There was a reason he had saved her till last. If he was going to snap anywhere, it would be here.
He approached her with a finger raised to his lips, even though she didn't look as if she had the breath to cry out.
She was holding a sheet of paper. It was trembling in her fingers, and she held it out to him as he drew closer. Jack – because he didn't trust himself to speak yet, and because he couldn't imagine what it could be – took it.
But there wasn't time to read it, because she started to say something. It wasn't much more than a whimper, but he raised his finger to his lips again, and said, in a voice that was hoarse with the effort of self-control, "I'd really appreciate it if you wouldn't say anything."
Alice, still white-faced, regained some of her old exasperation. "But that's just because-"
He punched her.
He actually punched her. He hadn't meant to, but the haughty harmonics in that voice drove him insane.
She was knocked out instantly, but – Alice being Alice – her pretty nose didn't break. Still, there was a satisfying clunk when her head hit the floor. He clung to that as one tiny shred of comfort.
Oh, damnit, damnit, damnit! He had wanted to tell her how much he hated her – what he was going to do to her. How was it that she always managed to escape any kind of inconvenience? How was it that she always managed to make him feel like an idiot?
He shook open the folded sheet of paper, wondering if she had turned the tables on him. Maybe it was one last letter from Ellini, saying all the things that he dreaded she'd been thinking about him in her last moments on earth.
But it was some kind of form. He saw his own signature at the bottom, and then dragged his eyes up, forcing himself to read the thing from the beginning.
I, Jack Cade, being of sound mind and body, and fully apprised of the probable consequences, do hereby give my consent for my memories to be temporarily suppressed until such a time as my doctors see fit to restore them...
It read like a will – or some kind of magical contract – and the sheer banality of the prose made him giggle.
It was fitting that he'd pictured Alice in the last circle of hell – the control room – because he couldn't imagine a better devil, and here she was presenting him with evidence that he'd sold his soul to her.
There was a movement behind him, and he whirled round, still giggling, expecting to see a furious, rampaging Sam bearing down on him.

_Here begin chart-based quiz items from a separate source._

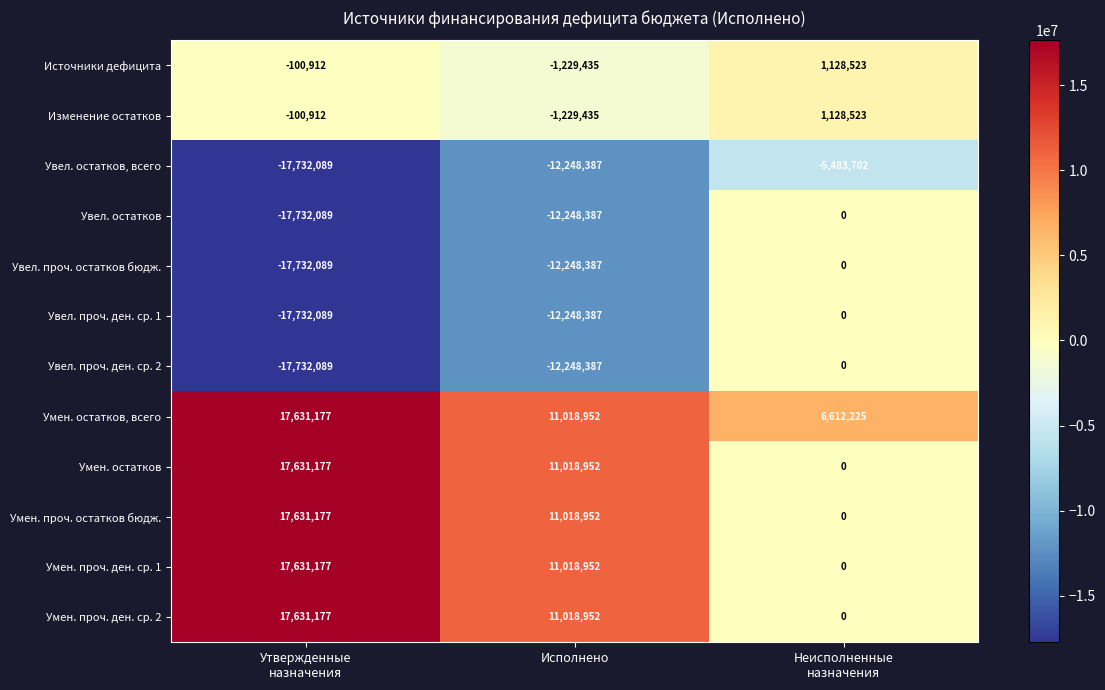

At which label is Увел. остатков, всего closest to -11607895?

Исполнено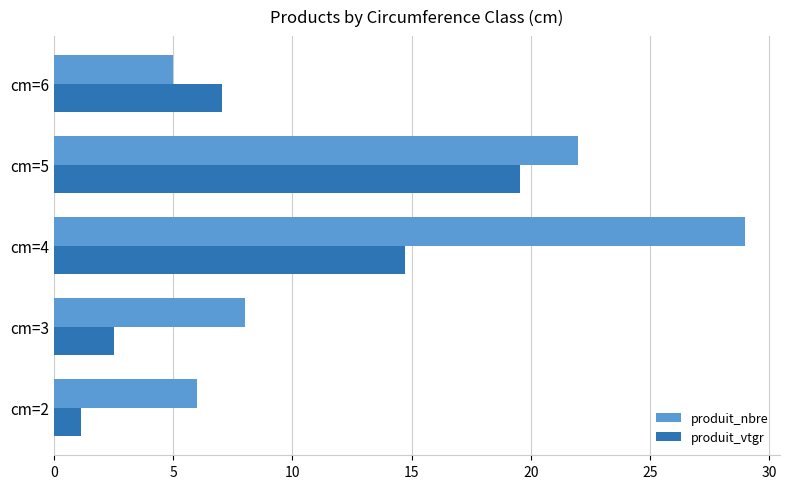

Read the produit_vtgr value at cm=4.

14.7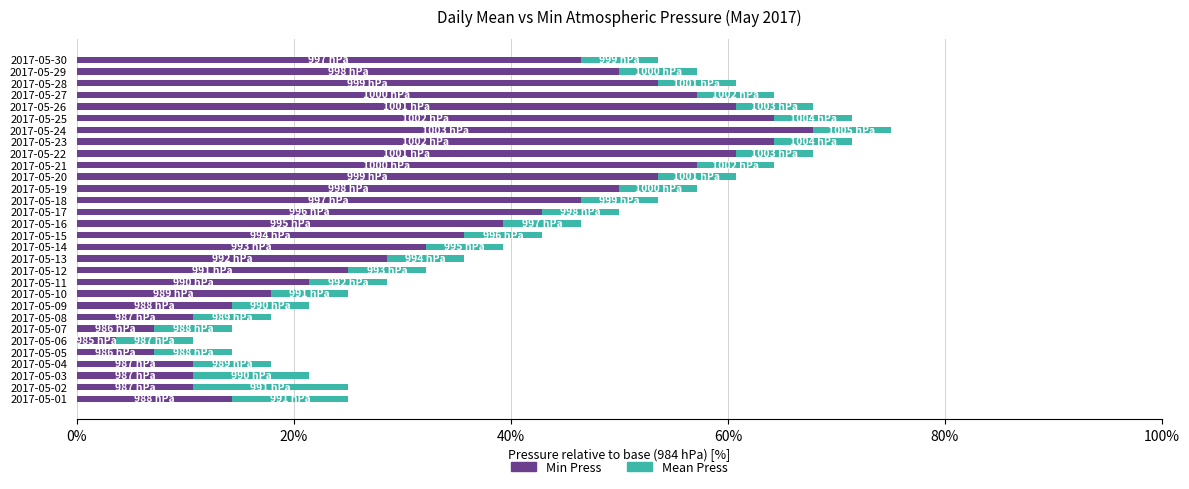

What is the difference between the maximum and second lowest values in the Min Press series?

60.7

But it was Manda. She must have been in the room all the time, perhaps crouching in the shadows, awaiting her moment to knock him out. Since she had a bottle in her hand and was frozen in the act of raising it over his head, this seemed like a plausible guess.
He wanted to grin, and slap her on the back, and say, 'Manda, what are you doing in the ninth level of hell? Was there not enough weeping and gnashing of teeth?' But she wouldn't freeze for long. Manda wasn't easily disconcerted.
And he was going to take a step back when some competing instinct got tangled up in his mind and rooted him to the spot.
Someone Ellini trusted, who wasn't a man.
And she had been so alone in Oxford, hemmed in on all sides by policemen and bitches and men who'd been slavering over her as though she was dinner. Who could she have turned to but Manda? Who could she have trusted but Manda?
But he'd been hesitating too long, and she was frightened. She was huffing and puffing so hard that the veil over her face was in danger of being sucked down her throat. There was no more time to get out of the way of the bottle. Maybe he even leaned towards it, as though he was impatient for the lights to go out on this horrible night.
He didn't even hear the glass break.